You have to get it up there some how 


JS


----------



## rebel20 (Jun 4, 2009)

quite a tempo

As a helper in the 70's used to have to through the texas rock to the guy on the roof for the chimney. after three days of that you know you been working.

rebel


----------



## joepro0000 (Jun 14, 2008)

yea but look at how much he is losing in the air. I bet its a mess all over the floor. Why not get some buckets and send them up.


----------



## Tim0282 (Jan 8, 2008)

Exterior palster. AKA stucco...


----------



## rhardman (Jul 7, 2009)

Gotta respect that! 

My dad told the story of a tract project in California he was involved in where the stucco guys were spraying with a big Thompson rig shooting through the window openings (not installed yet) and covered the drywall. After much yelling without any improvement the drywall guys shoveled seed into their sand one night. The project was done and pretty...until later when the walls started to sprout...:jester:


----------



## Tim0282 (Jan 8, 2008)

Seriously?!!? Would it really sprout through the mud?

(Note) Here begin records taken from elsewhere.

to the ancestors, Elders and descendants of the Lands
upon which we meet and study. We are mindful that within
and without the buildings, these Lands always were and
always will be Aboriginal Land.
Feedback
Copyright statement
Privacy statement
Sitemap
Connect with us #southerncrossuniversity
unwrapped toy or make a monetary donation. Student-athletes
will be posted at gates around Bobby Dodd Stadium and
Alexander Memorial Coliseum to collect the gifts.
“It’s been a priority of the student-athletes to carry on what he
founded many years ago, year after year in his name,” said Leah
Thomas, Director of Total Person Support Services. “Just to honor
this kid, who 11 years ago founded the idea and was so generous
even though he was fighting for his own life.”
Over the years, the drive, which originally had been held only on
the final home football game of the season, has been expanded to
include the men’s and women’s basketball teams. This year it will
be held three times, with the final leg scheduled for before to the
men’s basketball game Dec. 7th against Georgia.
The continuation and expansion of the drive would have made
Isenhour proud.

Hmmm... what goes around comes around? :thumbup:


----------



## drywall guy158 (Dec 31, 2009)

l.o.l. i have seen some drywall finishing that looks like that's how the screws were spotted !!


----------



## 2buckcanuck (Jul 9, 2010)

I was expecting some hot babes in bikinis with the title of your thread,do you got any of those crews you can post??:jester:


----------